Возможно, тунисец сбежал, чтобы не платить долги? Но отчего-то Казначееву в это не верилось. С некоторых пор он мрачно поглядывал на здешний воровской мирок. Прелестный город, а под ним целое гнездо порока – нищие, контрабандисты, мятежники. Не туда ли и канул опереточный корсар?
К счастью, в Одессу с новым докладом явился Липранди. И граф прикомандировал его к Саше.
– Полковник еще во Франции содействовал тамошней полиции, отыскивая роялистских заговорщиков. Работал с Видоком. Ему и карты в руки.
Саша с интересом воззрился на сослуживца. Невысокий, хрупкий, с тонкими длинными усами, кончики которых можно было бы закручивать за уши, тот имел вид человека, привыкшего есть с ножа, не боясь обрезаться. Правитель канцелярии осчастливил Липранди своими открытиями. Гость предложил ехать на Чумную горку, куда на весеннее солнышко подались нищие из подземных нор.
– Человек любит тепло, – рассуждал он. – А куда этим бедолагам деваться? Если бы у нас зима была, как в Италии, они бы вовсе ночевали на улице и не нуждались в крове. Сейчас нагородят себе шалаши, станут варить похлебку из отбросов. Пойдет у них жизнь.
Казначеев уже на подъезде к горе зажал нос. Вонь стояла нестерпимая. У подножия простиралась свалка.
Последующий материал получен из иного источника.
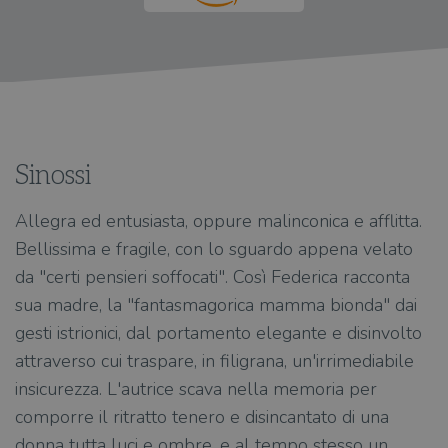
Sinossi
Allegra ed entusiasta, oppure malinconica e afflitta.
Bellissima e fragile, con lo sguardo appena velato
da "certi pensieri soffocati". Così Federica racconta
sua madre, la "fantasmagorica mamma bionda" dai
gesti istrionici, dal portamento elegante e disinvolto
attraverso cui traspare, in filigrana, un'irrimediabile
insicurezza. L'autrice scava nella memoria per
comporre il ritratto tenero e disincantato di una
donna tutta luci e ombre, e al tempo stesso un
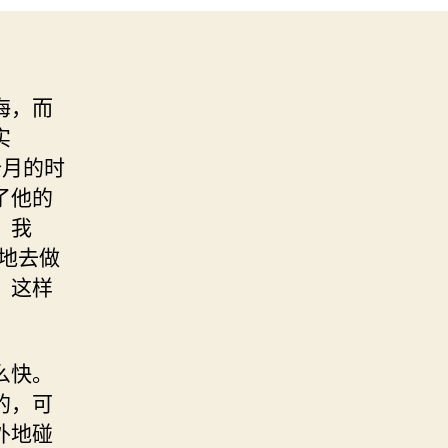
海，而
实
个月的时
了他的
，我
地去做
，这样
么快。
的，可
外地碰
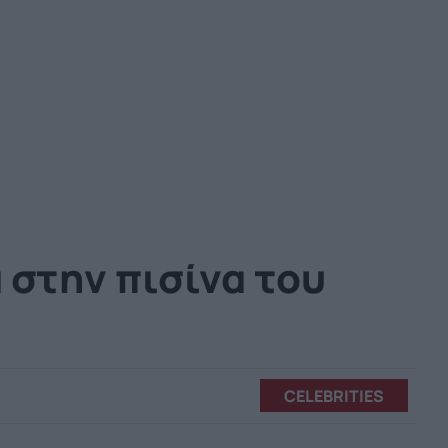
 στην πισίνα του
CELEBRITIES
На гребне – некие подобия жилищ из досок, коробок и тряпья.
– Это вы бросьте, – одернул его Липранди. – Не вздумайте показывать, что вам подле них гадко. Ничего не расскажут.
Правитель канцелярии должен был смириться. Они оставили коляску и пешком поднялись по склону. Сперва им под ноги с дружным лаем ринулась целая свора собак – облезлых и костлявых. Из всех человеческих привычек обитатели здешних мест оставили одну – иметь подле себя четвероногое блохастое счастье.
– На что им псы? – поразился Саша. – Самим есть нечего.
– Сами не съедят, а этим отломят, – бросил Липранди. – Они с ними в обнимку в холода спят – греются. А сейчас шавки роются в мусоре и ничего не требуют.
«И откуда он все знает?» Будто поняв мысли Казначеева, спутник пояснил:
– Мне пришлось в Париже прошерстить немало подвалов и трущоб. Вы будете удивлены, но многие идут нищенствовать по своей воле. Им так легче.